Qui si trova il peggio di ciò che avete sentito parlare di questo argomento. Siti contenenti risorse illegali come filmati pedopornografici, sicari, droga, giochi mortali e trasmessi in diretta per puro divertimento, maltrattamento di animali, torture su persone reali, vendita di organi, armi di ogni genere e molto molto altro ancora.

 

La Silk Road

Proprio come negli abissi marini dell’iceberg che abbiamo immaginato, in questa zona oscura si trovano siti che si dedicano al commercio qualunque cosa. Il più famoso è Silk Road (in italiano “via della seta”): il più grande negozio illegale in rete, una sorta di mercato nero virtuale. È stato chiuso più volte dall’FBI ma inevitabilmente riaperto in breve.

Nella Silk Road ci sono droghe, medicine illegali, libri banditi, dipinti trafugati, hardware e software per clonare carte di credito e molto altro. Secondo l’FBI, questo mercato ha capitalizzato in soli 2 anni più di un miliardo di dollari. Tenete conto che è stato aperto nel 2011, quindi fate pure i vostri calcoli.

Nonostante gli sforzi dell’FBI che hanno portato all’arresto e alla condanna del suo creatore, la Silk Road è viva e vegeta ed è diventata un vero e proprio brand.

 

Il Darkweb come il Far West

Avete presente quei vecchi film western dove lo sceriffo attaccava la foto del ricercato con la scritta “wanted” in tutta la città? Ecco nel Darkweb ci sono gli “hitman” a mettere gli annunci, sono sicari professionisti che offrono le loro prestazioni ai potenziali clienti mettendo delle taglie su determinate persone.  

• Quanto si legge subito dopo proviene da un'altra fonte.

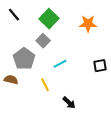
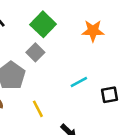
cyan line: (60, 64) -> (79, 82), moved
black square: (100, 66) -> (110, 95), moved

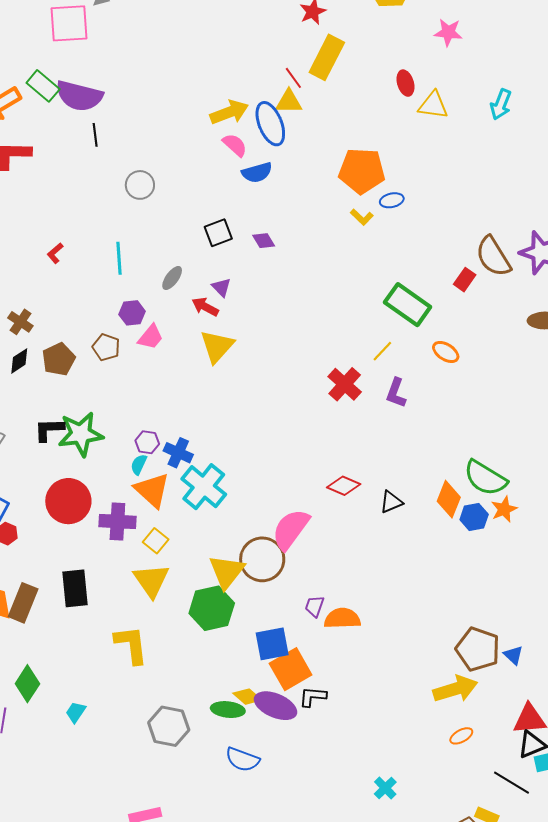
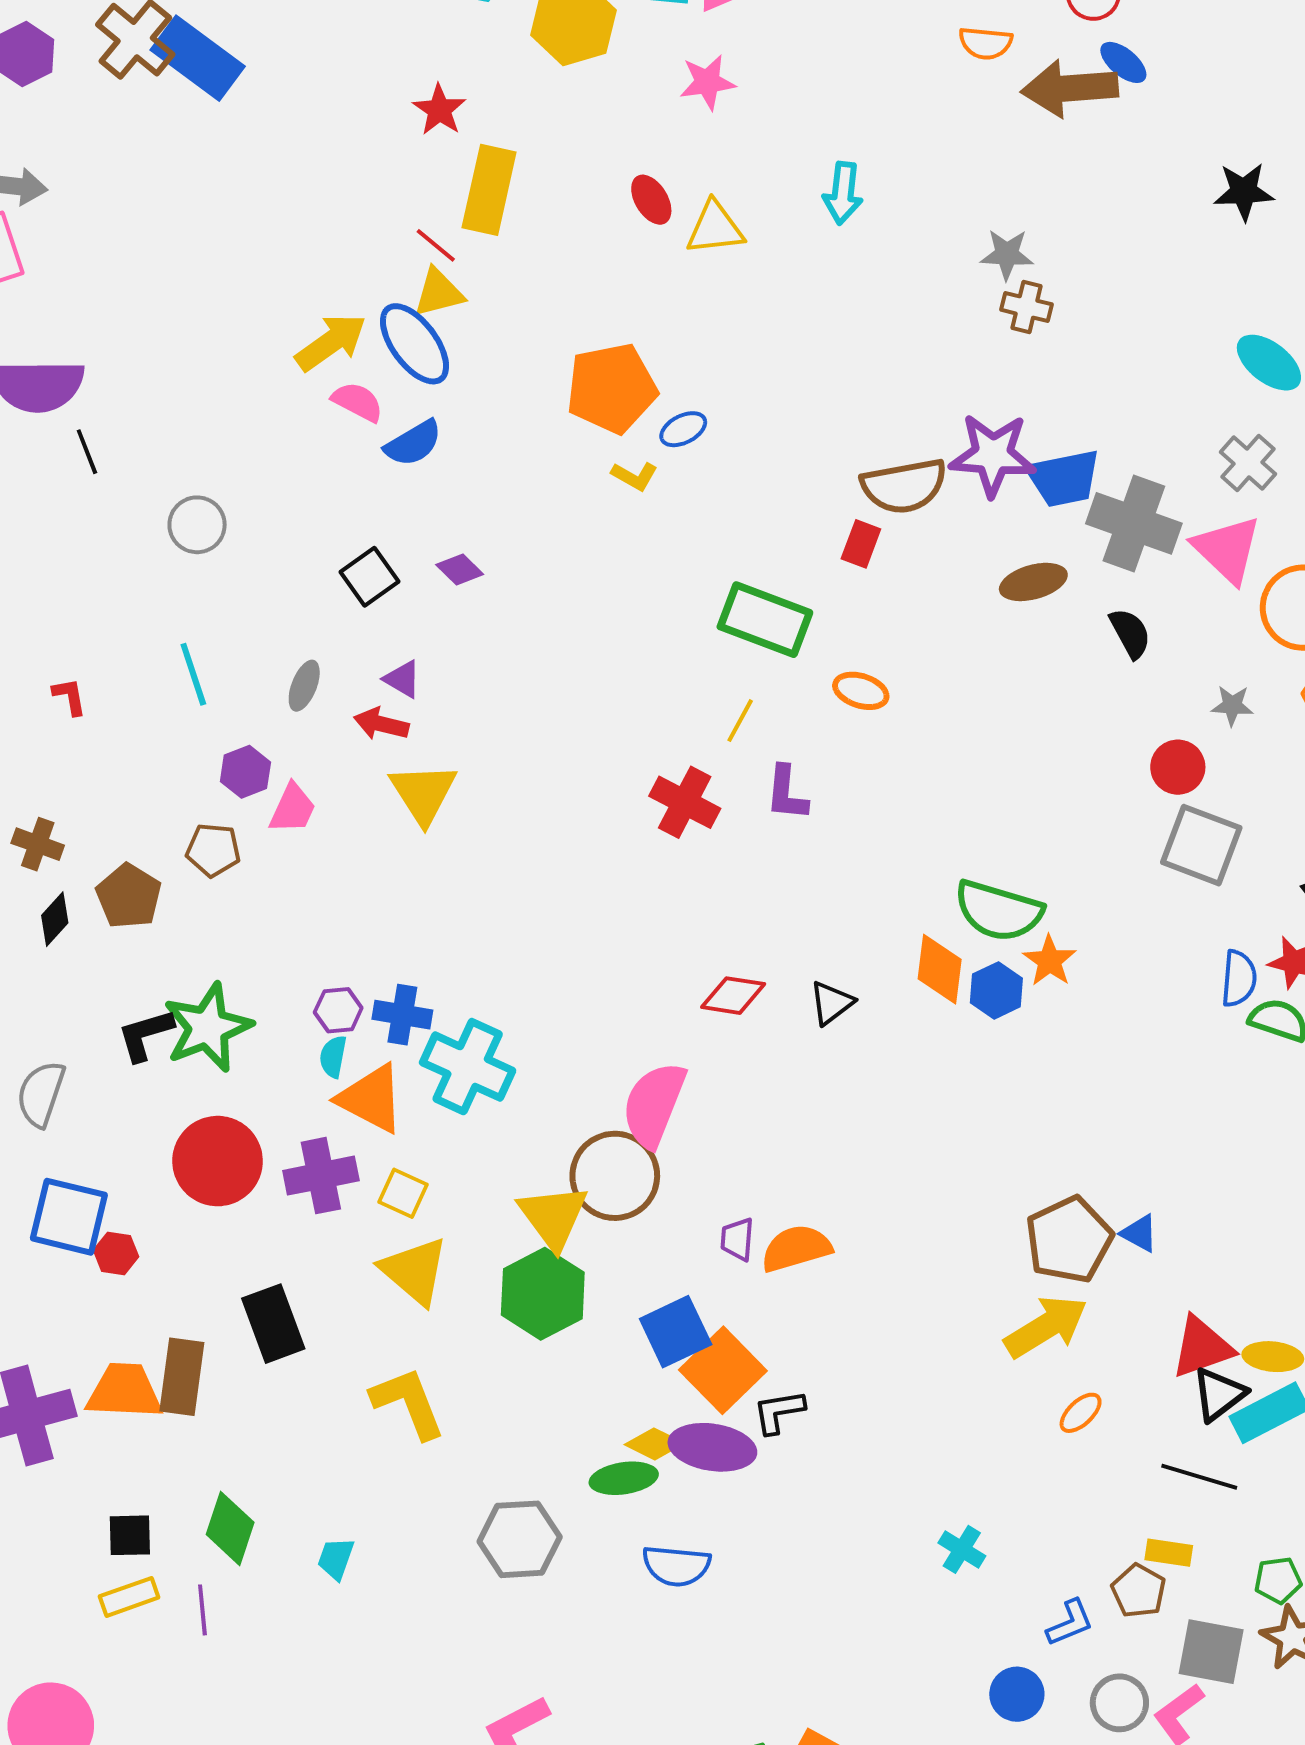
red L-shape: (55, 253) -> (70, 697), turned 135
brown semicircle: (493, 257) -> (904, 486), turned -54
brown pentagon: (478, 649) -> (1069, 1240), turned -30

Una nota piuttosto particolare è che in alcuni siti la taglia di una persona continua ad aumentare grazie al contributo di altri utenti che vogliono quella persona morta. Nel novembre del 2013 in uno di questi siti in pochi mesi la taglia per la testa dell’allora presidente degli Stati Uniti Barack Obama aveva raggiunto i 124 Bitcoin.

In conclusione: ogni volta che fate una ricerca su Google o semplicemente accedete al vostro profilo social, ricordate che sotto di voi c’è un mondo orribile che vive e vegeta non solo in modo virtuale.